A esmola que não restaura

Antonio Tamarri

Todas as vezes que passo na frente de bancos e vejo a enorme fila de pessoas à espera de receber o “Auxilio Brasil”, fico envergonhado e com raiva. O meu desapontamento aumenta quando penso nas absurdas discussões que os parlamentares fazem para decidir a quantia e de onde tirar o dinheiro. Sobretudo me espanto em ver como é feita vista grossa com os que o recebem indevidamente. Existe um bom provérbio que aconselha a não dar apenas o peixe, mas também a vara para pescar, o direito e a capacidade para pescar de forma correta, mais proveitosa, para que a pessoa carente consiga se reerguer e não precisar mais ser ajudada.

É claro que estas reflexões não se aplicam com as doações humanitárias que estão se fazendo agora com as vítimas dos estragos provocados pelas enchentes. Esta matéria estava “chocada” a tempo e não saia por causa do medo de serem mal entendidas, pois os doadores de comida, roupa, remédios, esmolas em geral, são sempre aceitos e louvados nas emergências, mas deveriam ser questionados quando não usam a boa vontade para promover ações para a promulgação de leis que ‘combatem’ a miséria.

O ‘pian Fanfani’

Arrisco-me agora a relatar uma experiência pessoal vivida na minha infância e que acredito proveitosa para a reflexão sobre o assunto.

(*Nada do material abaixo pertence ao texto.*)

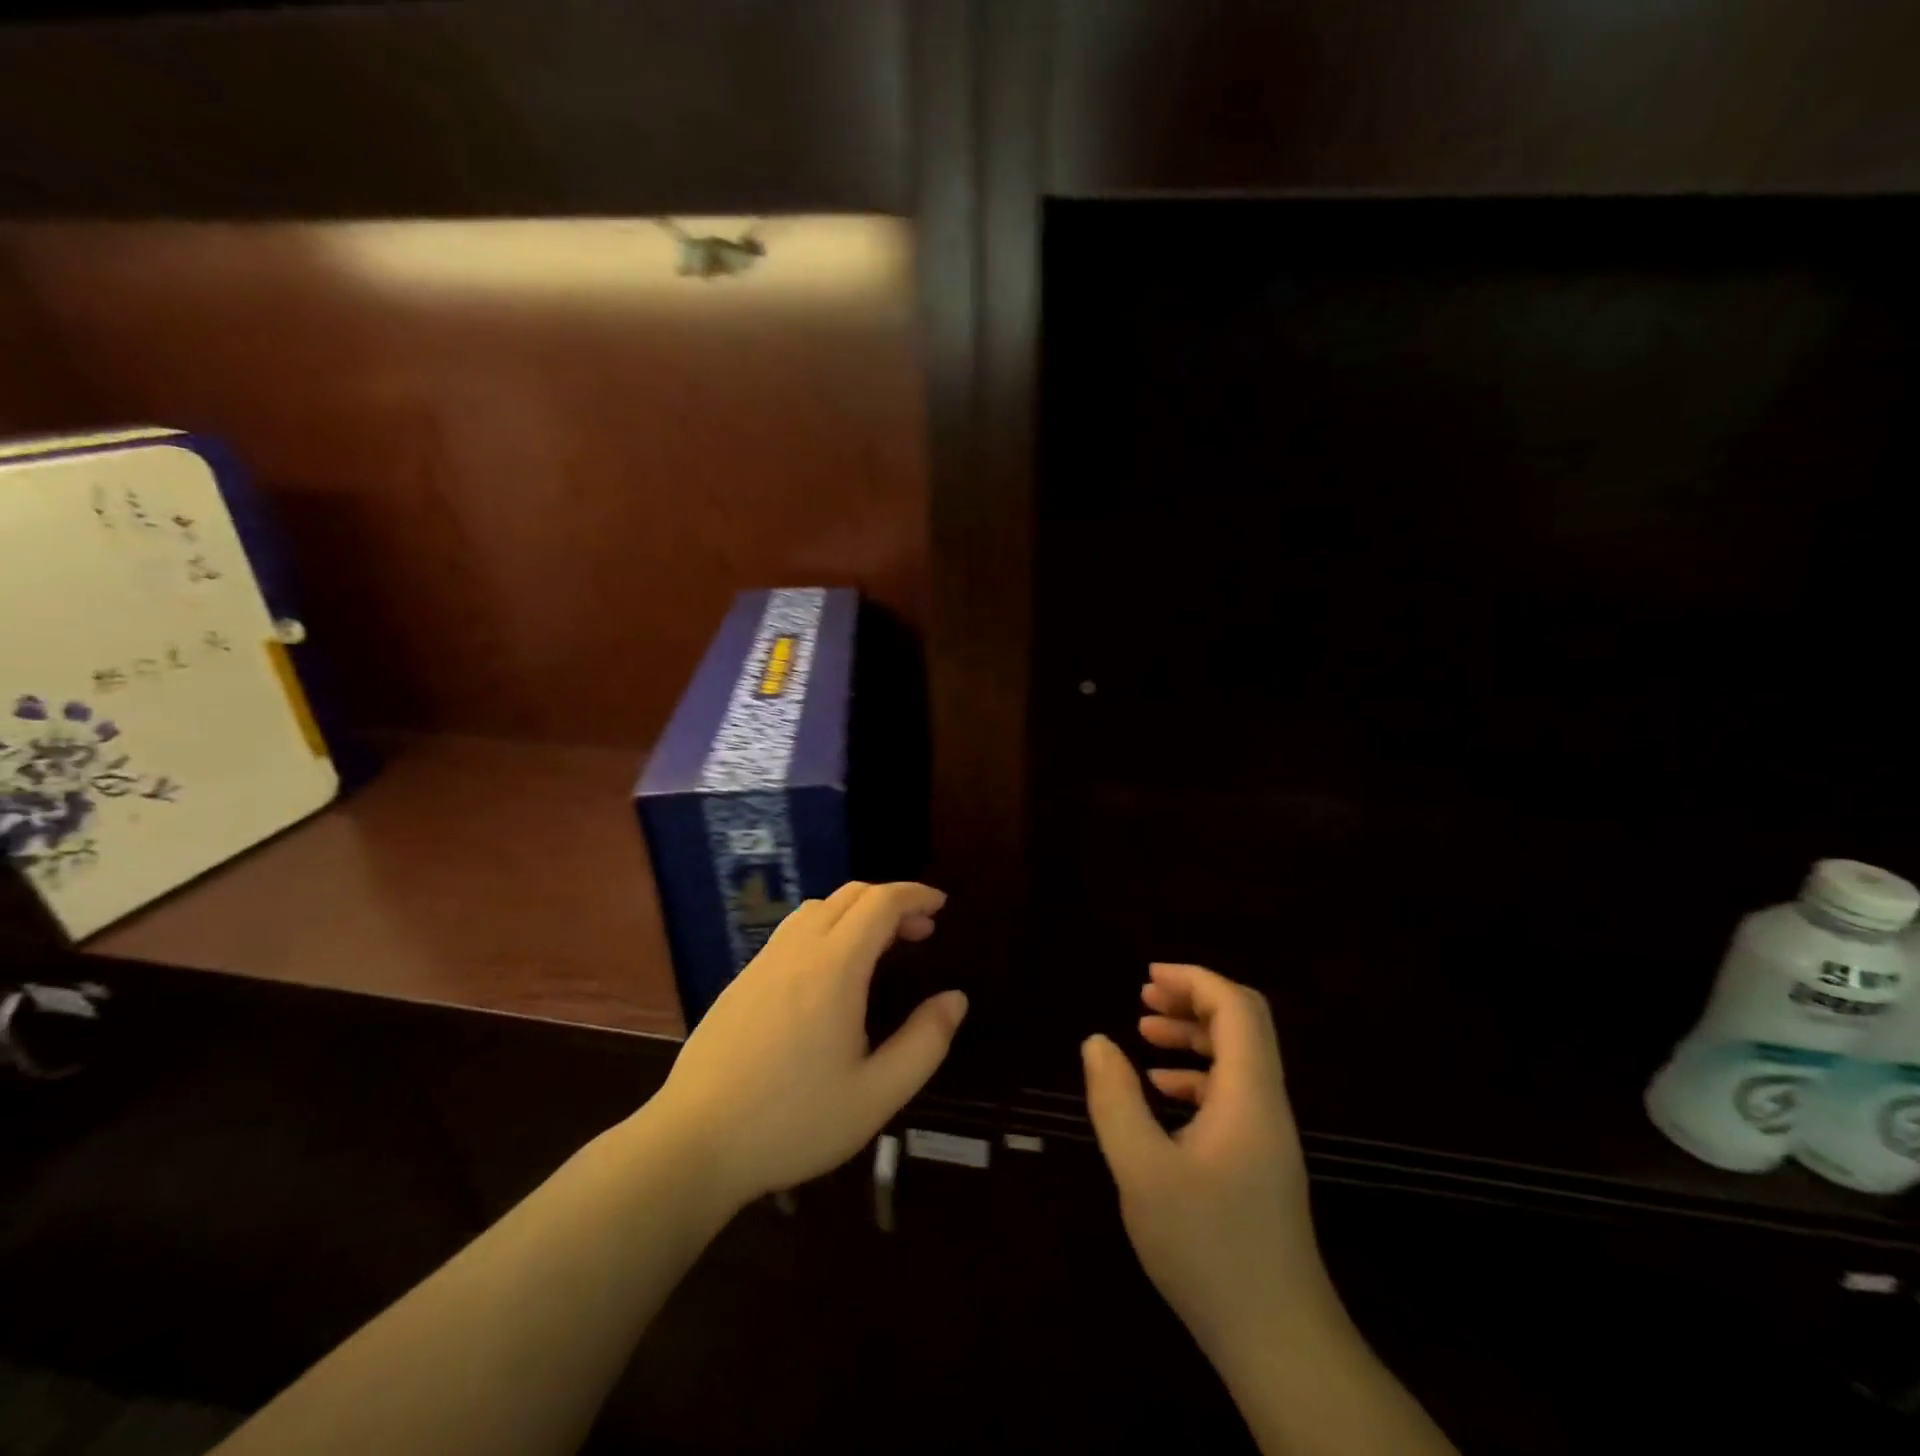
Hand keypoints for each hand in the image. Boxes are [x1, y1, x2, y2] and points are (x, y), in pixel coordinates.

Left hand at [645, 881, 966, 1207]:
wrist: (692, 1144)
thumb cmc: (792, 1122)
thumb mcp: (876, 1095)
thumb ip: (924, 1043)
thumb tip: (955, 998)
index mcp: (833, 968)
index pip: (880, 902)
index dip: (915, 895)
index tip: (942, 905)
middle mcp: (797, 950)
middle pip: (850, 895)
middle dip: (892, 901)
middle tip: (921, 931)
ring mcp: (763, 961)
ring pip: (818, 908)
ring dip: (857, 911)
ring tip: (880, 946)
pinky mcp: (742, 980)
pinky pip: (792, 930)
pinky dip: (827, 927)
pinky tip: (831, 970)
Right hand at [1081, 963, 1337, 1359]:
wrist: (1278, 1342)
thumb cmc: (1207, 1248)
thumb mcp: (1142, 1170)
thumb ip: (1114, 1099)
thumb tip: (1096, 1041)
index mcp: (1248, 1094)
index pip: (1236, 1007)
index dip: (1195, 979)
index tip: (1147, 976)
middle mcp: (1266, 1104)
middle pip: (1243, 1024)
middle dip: (1193, 999)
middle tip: (1144, 996)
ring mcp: (1268, 1135)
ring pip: (1238, 1059)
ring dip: (1194, 1035)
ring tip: (1145, 1032)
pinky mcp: (1261, 1163)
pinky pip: (1232, 1095)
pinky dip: (1196, 1077)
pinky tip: (1160, 1093)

Com o fim da segunda guerra mundial, em 1945, a Itália estava em frangalhos; nem precisa lembrar como estavam Alemanha e Japão, as três nações que tinham recebido a resposta à loucura de querer dominar o mundo. Os americanos, que antes tinham despejado toneladas de bombas, inclusive duas atômicas, sobre estas nações, bolaram o ‘plano Marshall’ para literalmente salvar a população da fome que iria matar mais que as armas. Começaram a despejar dinheiro, comida, remédios, e, para serem mais rápidos, com aviões mesmo.

Imaginem a confusão para a distribuição. Também forneciam recursos para os governos iniciarem a recuperação. O primeiro ministro da Itália, certo Amintore Fanfani conseguiu fazer aprovar leis que fizeram usar o dinheiro de forma mais proveitosa: ajudar não apenas os miseráveis - os que tinham perdido tudo, mas também a indústria, a saúde, educação. Os que não tinham nem recursos nem preparo para grandes reconstruções podiam fazer pequenos trabalhos de manutenção que não exigiam tantos maquinários: arrumar buracos da estada, limpar encostas, bueiros, fossas sépticas. Trabalhavam de 8h às 13h, recebiam um salário pequeno,mas a cada semana voltavam para casa também com uma cesta básica, tendo o tempo para se dedicar a hortas, pequenas reformas na casa própria ou de vizinhos.

As mulheres podiam ajudar na limpeza e recuperação de escola, viveiros, pequenas plantações de hortaliças a serem vendidas nas feirinhas de bairro. Todo mundo estava ocupado. Após os horrores da guerra, vivia-se a alegria do trabalho aonde todos ocupados viam a vida recomeçar uma vida simples mas digna e alegre. Cientes que salários e comida não seriam suficientes para se recuperar, inventaram também um refrão para zombar e estimular os que ‘davam mole’: ‘Efin que dura, El pianFanfani e La ligeira e La ligeira (bis)trionferá’. Dava gosto escutar este canto dos que voltavam do trabalho, com dinheirinho no bolso e cesta básica nas costas, que nós crianças íamos logo ‘saquear’. O queijo era horrível, mas o chocolate, uma delícia!

Não se recupera uma população dando esmolas, mas dando recursos para restaurar com dignidade e autonomia a própria vida. A esmola ‘compra’ o voto do miserável e o deixa miserável, enquanto a busca da recuperação o torna cidadão ativo que constrói uma nova sociedade.